* [Task description]:
Copy out, word for word, everything in the listing below from the line containing "catalogue / barcode: US 2718232" down to the line containing "genus: Astragalus", including both of those lines.

====== Input ======

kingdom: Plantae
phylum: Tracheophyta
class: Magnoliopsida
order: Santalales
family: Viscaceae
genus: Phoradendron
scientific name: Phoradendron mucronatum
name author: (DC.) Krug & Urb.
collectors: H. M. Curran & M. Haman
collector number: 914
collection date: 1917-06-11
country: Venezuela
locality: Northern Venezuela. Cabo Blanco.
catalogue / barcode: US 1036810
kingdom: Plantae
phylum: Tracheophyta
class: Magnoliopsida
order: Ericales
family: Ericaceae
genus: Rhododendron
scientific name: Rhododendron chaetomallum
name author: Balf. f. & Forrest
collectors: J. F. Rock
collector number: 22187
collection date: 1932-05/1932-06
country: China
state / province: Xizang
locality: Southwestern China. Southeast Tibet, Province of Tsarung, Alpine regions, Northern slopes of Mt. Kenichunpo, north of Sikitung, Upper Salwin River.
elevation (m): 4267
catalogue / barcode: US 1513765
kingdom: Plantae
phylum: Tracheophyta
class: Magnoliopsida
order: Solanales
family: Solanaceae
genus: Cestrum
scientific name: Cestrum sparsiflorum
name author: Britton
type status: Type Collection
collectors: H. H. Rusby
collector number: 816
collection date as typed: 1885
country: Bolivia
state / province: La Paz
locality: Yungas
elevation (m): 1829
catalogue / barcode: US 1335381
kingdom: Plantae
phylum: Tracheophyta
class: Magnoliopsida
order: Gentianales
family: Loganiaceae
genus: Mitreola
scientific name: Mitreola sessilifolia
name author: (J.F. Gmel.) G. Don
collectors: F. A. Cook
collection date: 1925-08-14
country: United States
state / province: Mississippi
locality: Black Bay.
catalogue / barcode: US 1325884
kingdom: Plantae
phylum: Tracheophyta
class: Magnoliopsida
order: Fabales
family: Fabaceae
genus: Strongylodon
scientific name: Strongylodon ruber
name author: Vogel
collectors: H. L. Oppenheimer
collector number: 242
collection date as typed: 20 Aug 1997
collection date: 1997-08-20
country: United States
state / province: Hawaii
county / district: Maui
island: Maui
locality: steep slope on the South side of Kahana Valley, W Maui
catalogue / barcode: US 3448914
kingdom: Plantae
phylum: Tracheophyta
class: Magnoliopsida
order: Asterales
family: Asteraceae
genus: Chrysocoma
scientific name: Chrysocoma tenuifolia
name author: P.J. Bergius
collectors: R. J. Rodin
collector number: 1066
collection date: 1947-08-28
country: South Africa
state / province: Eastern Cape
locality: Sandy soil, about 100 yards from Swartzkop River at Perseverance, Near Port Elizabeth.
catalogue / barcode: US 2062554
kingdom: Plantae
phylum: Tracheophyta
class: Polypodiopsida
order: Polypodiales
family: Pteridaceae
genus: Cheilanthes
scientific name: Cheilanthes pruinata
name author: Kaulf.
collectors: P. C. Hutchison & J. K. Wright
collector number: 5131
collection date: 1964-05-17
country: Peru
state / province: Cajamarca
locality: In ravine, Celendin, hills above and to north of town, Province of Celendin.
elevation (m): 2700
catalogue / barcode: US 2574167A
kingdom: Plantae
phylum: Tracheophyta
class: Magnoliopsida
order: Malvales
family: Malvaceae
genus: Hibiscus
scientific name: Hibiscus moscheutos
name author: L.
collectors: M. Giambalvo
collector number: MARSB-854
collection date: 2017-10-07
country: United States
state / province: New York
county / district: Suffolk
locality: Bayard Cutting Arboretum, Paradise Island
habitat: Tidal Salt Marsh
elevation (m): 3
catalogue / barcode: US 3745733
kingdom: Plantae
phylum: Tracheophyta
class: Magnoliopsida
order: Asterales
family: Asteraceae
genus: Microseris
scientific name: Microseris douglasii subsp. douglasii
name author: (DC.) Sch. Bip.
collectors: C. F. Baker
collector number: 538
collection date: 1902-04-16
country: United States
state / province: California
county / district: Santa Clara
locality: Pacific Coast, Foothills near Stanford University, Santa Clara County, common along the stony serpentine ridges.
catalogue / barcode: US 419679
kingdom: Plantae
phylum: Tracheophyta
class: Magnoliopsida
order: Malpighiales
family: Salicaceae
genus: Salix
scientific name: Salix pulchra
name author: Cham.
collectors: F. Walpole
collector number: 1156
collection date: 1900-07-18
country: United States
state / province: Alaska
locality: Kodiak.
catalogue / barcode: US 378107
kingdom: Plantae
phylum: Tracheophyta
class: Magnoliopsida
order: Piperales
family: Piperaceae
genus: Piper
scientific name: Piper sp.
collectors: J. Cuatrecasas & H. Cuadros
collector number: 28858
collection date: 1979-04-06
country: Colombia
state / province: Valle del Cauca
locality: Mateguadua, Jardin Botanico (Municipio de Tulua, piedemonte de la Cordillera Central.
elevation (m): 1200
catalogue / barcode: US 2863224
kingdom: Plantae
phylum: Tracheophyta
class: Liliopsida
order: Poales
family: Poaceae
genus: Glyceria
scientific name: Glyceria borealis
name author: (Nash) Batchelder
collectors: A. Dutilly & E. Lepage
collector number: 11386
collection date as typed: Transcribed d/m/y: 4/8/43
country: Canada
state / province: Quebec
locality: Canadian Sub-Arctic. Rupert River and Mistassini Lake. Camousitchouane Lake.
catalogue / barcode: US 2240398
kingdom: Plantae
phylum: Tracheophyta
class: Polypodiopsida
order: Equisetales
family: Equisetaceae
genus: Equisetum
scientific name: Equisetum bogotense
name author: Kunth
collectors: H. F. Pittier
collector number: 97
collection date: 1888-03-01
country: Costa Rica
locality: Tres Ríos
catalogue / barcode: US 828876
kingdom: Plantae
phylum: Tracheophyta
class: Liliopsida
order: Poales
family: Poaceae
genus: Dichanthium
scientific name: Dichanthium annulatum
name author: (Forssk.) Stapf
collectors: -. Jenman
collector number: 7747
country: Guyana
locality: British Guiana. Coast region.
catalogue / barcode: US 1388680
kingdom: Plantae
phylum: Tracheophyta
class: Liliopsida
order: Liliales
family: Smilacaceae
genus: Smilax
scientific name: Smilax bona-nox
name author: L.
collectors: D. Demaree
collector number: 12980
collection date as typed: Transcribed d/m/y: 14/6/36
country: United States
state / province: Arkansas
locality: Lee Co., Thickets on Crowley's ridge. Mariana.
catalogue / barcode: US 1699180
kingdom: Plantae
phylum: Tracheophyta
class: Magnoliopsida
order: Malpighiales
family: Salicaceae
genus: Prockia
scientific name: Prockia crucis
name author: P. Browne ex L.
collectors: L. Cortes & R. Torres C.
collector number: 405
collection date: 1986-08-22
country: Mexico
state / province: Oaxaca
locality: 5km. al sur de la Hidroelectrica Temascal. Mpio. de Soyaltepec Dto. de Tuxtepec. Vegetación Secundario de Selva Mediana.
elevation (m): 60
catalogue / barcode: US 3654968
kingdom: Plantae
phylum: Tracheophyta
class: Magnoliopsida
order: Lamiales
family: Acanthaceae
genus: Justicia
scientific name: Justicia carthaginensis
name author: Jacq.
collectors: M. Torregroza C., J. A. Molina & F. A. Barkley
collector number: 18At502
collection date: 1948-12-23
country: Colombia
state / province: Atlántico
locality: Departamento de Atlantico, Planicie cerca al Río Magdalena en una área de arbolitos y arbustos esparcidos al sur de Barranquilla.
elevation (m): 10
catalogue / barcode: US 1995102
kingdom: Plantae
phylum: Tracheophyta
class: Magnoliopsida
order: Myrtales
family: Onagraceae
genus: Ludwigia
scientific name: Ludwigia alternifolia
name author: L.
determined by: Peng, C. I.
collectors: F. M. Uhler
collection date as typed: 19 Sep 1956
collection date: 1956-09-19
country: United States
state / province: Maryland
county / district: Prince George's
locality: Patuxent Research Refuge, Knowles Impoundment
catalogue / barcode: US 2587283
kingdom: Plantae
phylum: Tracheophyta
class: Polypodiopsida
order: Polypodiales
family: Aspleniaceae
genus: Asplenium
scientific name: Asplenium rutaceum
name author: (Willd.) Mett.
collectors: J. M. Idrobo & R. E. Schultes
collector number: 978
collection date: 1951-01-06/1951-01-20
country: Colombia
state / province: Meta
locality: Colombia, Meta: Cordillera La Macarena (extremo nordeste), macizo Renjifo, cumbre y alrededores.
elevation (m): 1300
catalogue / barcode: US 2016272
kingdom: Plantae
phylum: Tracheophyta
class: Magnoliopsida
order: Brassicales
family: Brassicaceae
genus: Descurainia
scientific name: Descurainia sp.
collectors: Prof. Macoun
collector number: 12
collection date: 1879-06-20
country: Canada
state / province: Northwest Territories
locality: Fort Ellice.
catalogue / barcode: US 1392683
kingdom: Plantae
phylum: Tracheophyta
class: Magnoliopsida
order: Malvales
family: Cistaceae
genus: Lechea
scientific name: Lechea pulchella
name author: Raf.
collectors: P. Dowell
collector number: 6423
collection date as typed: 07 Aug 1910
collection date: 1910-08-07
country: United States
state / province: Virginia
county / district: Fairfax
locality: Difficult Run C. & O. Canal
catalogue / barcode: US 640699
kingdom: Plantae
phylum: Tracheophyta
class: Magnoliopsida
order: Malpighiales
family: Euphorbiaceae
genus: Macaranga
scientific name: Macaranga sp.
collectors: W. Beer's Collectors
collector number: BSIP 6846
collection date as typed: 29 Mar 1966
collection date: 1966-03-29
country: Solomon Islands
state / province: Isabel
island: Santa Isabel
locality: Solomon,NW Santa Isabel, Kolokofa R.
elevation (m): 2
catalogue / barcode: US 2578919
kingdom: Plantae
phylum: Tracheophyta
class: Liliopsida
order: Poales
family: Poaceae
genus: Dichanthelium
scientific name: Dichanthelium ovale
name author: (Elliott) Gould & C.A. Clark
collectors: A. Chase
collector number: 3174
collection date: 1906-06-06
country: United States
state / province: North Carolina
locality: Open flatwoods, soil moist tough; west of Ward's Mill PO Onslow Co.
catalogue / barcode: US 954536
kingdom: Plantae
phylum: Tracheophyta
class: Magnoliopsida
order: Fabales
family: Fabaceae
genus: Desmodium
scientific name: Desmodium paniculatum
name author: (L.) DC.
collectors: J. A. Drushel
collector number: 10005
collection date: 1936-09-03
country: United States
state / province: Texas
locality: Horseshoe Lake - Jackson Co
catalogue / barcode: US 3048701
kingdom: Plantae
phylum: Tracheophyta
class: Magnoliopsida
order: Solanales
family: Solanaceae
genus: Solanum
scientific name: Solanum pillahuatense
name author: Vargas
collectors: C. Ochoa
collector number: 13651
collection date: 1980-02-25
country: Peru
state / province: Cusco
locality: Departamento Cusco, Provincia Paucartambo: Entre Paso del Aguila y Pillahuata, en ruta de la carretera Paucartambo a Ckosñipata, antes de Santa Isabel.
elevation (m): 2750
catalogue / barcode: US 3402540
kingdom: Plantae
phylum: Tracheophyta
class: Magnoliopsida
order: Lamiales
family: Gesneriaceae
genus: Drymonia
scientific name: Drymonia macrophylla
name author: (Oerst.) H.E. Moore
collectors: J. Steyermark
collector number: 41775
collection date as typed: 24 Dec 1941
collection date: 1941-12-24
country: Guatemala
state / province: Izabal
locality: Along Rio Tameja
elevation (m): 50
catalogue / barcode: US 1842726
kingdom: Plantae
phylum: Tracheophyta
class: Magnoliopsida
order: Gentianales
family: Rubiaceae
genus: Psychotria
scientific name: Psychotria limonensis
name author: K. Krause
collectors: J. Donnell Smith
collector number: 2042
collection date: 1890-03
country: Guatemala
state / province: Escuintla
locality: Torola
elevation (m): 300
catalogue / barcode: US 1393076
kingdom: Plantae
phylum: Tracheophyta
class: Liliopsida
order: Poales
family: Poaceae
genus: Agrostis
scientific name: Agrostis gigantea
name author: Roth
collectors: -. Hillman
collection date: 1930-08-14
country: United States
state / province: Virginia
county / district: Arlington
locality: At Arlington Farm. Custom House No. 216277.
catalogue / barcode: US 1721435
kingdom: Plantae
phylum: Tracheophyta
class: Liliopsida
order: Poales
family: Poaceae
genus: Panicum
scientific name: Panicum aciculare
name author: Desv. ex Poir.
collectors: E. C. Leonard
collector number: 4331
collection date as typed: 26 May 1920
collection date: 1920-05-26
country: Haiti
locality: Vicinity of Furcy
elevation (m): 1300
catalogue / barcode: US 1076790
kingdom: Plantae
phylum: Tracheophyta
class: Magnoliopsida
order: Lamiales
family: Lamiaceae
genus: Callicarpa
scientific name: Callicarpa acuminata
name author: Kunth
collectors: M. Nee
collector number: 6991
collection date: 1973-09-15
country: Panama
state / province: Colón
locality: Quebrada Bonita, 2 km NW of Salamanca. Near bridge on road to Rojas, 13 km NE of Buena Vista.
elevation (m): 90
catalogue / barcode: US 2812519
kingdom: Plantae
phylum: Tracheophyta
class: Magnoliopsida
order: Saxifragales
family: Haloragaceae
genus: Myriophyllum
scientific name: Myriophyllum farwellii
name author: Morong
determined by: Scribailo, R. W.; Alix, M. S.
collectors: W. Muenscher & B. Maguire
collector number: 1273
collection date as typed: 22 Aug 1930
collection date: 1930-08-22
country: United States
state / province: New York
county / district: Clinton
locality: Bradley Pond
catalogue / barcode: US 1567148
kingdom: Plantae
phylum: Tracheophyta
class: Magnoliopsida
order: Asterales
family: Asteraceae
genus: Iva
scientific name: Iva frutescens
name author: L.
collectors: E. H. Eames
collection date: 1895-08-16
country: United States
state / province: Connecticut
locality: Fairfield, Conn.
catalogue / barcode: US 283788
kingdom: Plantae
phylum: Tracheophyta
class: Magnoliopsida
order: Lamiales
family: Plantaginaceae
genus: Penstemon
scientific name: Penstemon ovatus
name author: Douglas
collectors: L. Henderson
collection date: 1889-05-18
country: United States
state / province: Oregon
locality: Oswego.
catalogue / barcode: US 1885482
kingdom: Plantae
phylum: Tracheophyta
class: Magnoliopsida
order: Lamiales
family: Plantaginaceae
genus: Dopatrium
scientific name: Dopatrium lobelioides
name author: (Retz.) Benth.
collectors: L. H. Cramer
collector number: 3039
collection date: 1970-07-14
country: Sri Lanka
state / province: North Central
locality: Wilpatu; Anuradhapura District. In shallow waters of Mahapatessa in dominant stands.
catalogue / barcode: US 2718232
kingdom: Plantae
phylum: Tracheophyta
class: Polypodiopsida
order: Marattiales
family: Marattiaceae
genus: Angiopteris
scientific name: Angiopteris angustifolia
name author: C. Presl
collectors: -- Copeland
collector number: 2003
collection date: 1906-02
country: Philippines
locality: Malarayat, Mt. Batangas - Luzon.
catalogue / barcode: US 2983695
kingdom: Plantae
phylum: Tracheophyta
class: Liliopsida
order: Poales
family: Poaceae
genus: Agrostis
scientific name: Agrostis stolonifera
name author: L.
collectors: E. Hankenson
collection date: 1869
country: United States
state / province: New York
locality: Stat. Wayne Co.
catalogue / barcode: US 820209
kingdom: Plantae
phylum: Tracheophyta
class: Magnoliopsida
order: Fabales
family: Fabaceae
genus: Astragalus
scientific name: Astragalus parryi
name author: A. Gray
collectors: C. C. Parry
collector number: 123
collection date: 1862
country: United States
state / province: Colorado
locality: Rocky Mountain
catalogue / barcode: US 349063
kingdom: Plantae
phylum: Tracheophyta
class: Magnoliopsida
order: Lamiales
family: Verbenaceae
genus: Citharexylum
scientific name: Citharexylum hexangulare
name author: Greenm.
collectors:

======

* [Exercise solution]:
catalogue / barcode: US 2718232
kingdom: Plantae
phylum: Tracheophyta
class: Polypodiopsida
order: Marattiales
family: Marattiaceae
genus: Angiopteris
scientific name: Angiopteris angustifolia
name author: C. Presl
collectors: -- Copeland
collector number: 2003
collection date: 1906-02
country: Philippines
locality: Malarayat, Mt. Batangas - Luzon.
catalogue / barcode: US 2983695
kingdom: Plantae
phylum: Tracheophyta
class: Liliopsida
order: Poales
family: Poaceae
genus: Agrostis
scientific name: Agrostis stolonifera
name author: L.
collectors: E. Hankenson
collection date: 1869
country: United States
state / province: New York
locality: Stat. Wayne Co.
catalogue / barcode: US 820209
kingdom: Plantae
phylum: Tracheophyta
class: Magnoliopsida
order: Fabales
family: Fabaceae
genus: Astragalus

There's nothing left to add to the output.